Nothing is said in the Diary of any attempts on the enemy’s part to fraternise, and the New Year was “seen in without any incident,” which means that no bursts of artillery marked the hour. And on the 3rd January the whole of the Guards Division went out of the line for refit. The Twentieth Division took its unenvied place, and the 1st Battalion Irish Guards lay at Sandpits Camp near Méaulte.
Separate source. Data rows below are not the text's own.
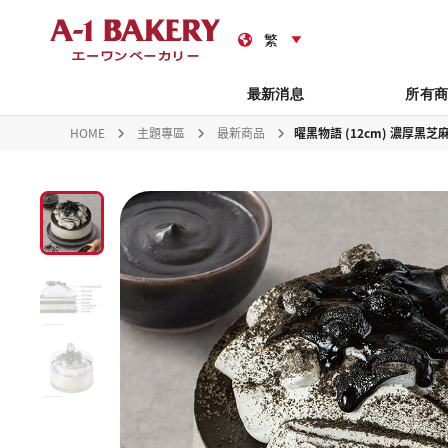
禮
最新消息
所有
HOME
主題專區
最新商品
曜黑物語 (12cm) 濃厚黑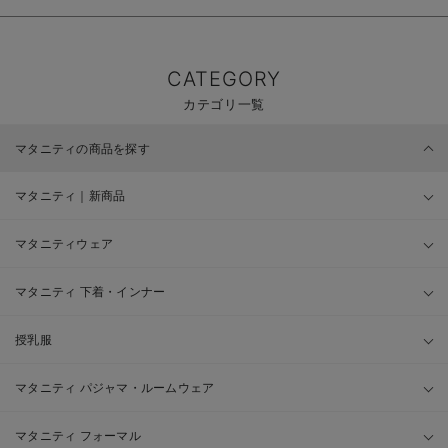
CATEGORY
カテゴリ一覧
マタニティの商品を探す
マタニティ｜新商品
マタニティウェア
マタニティ 下着・インナー
授乳服
マタニティ パジャマ・ルームウェア
マタニティ フォーマル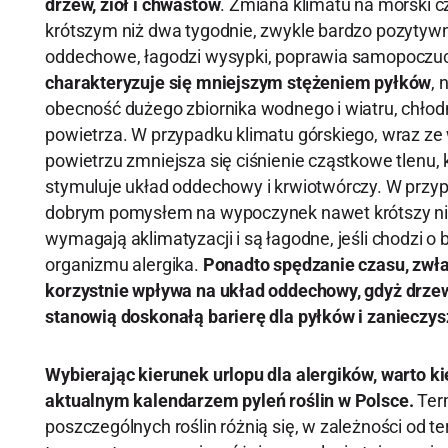
drzew, ziół i chwastów
. Zmiana klimatu na morski cz
krótszym niż dwa tygodnie, zwykle bardzo pozytyw
oddechowe, łagodzi wysypki, poprawia samopoczu
charakteryzuje się mniejszym stężeniem pyłków
, 
obecność dużego zbiornika wodnego i wiatru, chłodn
powietrza. W przypadku klimatu górskiego, wraz z
powietrzu zmniejsza się ciśnienie cząstkowe tlenu,
stymuluje układ oddechowy i krwiotwórczy. W przypa
dobrym pomysłem na wypoczynek nawet krótszy niż
wymagają aklimatyzacji i są łagodne, jeśli chodzi o
organizmu alergika.
Ponadto spędzanie czasu, zwła
korzystnie wpływa na układ oddechowy, gdyż drzewa
stanowią doskonałą barierę dla pyłków i zanieczys
Wybierając kierunek urlopu dla alergików, warto k
aktualnym kalendarzem pyleń roślin w Polsce.
Ter
poszczególnych roślin różnią się, w zależności od ter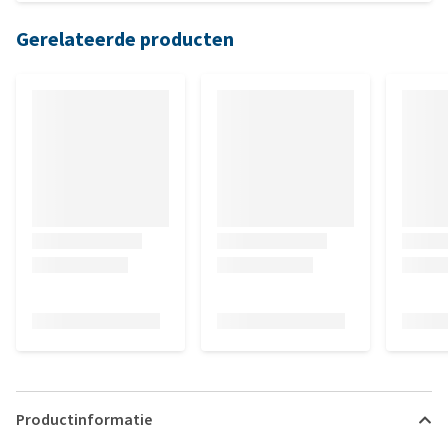
Gerelateerde producten
Productinformatie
The strain was beginning to tell. They had had to transfer Lieutenant F. S. L. Smith and 2nd Lieutenant J. Kane to the 2nd Battalion “owing to shortage in that Battalion on account of sickness,” and their own coolies were in need of rest and change. The strongest cannot stand up beyond a certain point to exposure, broken rest, alarms all round the clock; laborious physical exertions, knee or mid-thigh deep in mud; sweating fatigues, followed by cooling-off in icy blasts or a broth of snow and chalk-slime; or — more undermining than any bodily stress — the pressure that grows of hourly responsibility. Sooner or later, the mind surrenders itself to a mill-round of harassing obsessions as to whether, if one had led one’s platoon up or down by such and such a deviation — to the left or the right of a certain dead horse, for example — if one had halted longer there or whipped up more cautiously elsewhere — one might have saved such and such a casualty, entombment in the mud, or some other shrieking horror of the night. Reason insists that it was not, and could not have been, one’s own fault. Memory brings back the face or the eyes of the dying, and the silence, always accusing, as the platoon goes forward. When this mood overtakes an officer he does well to go into rest for a while and pad his nerves, lest he arrive at that dreadful stage when he is convinced that his next turn of duty will see all his men destroyed by his own act. Between this last stage and the dragging weariness, the hoarse Somme cold, and the foul taste in the mouth which are mere signs of “beginning to be fed up,” there is every variety of derangement, to be held in check by the individual’s own character and that discipline which age and experience have devised to hold him when everything else has dropped away. It is the deadly journey, back and forth to the front-line with material, the known and foreseen war in darkness and mud against the natural perversity of things, that shifts the foundations of the soul, so that a man, who scarcely regards death hunting him at large by the hour, will fall into a child’s paroxysms of rage and despair when the wire-strand rasps him across the knuckles or the duckboard for the hundredth time tilts sideways underfoot. “Ye’ll understand,” says the voice of experience, “the fatigues do it in the long run.” All of which the Diary will dismiss with: “A few fatigues were found in this area.”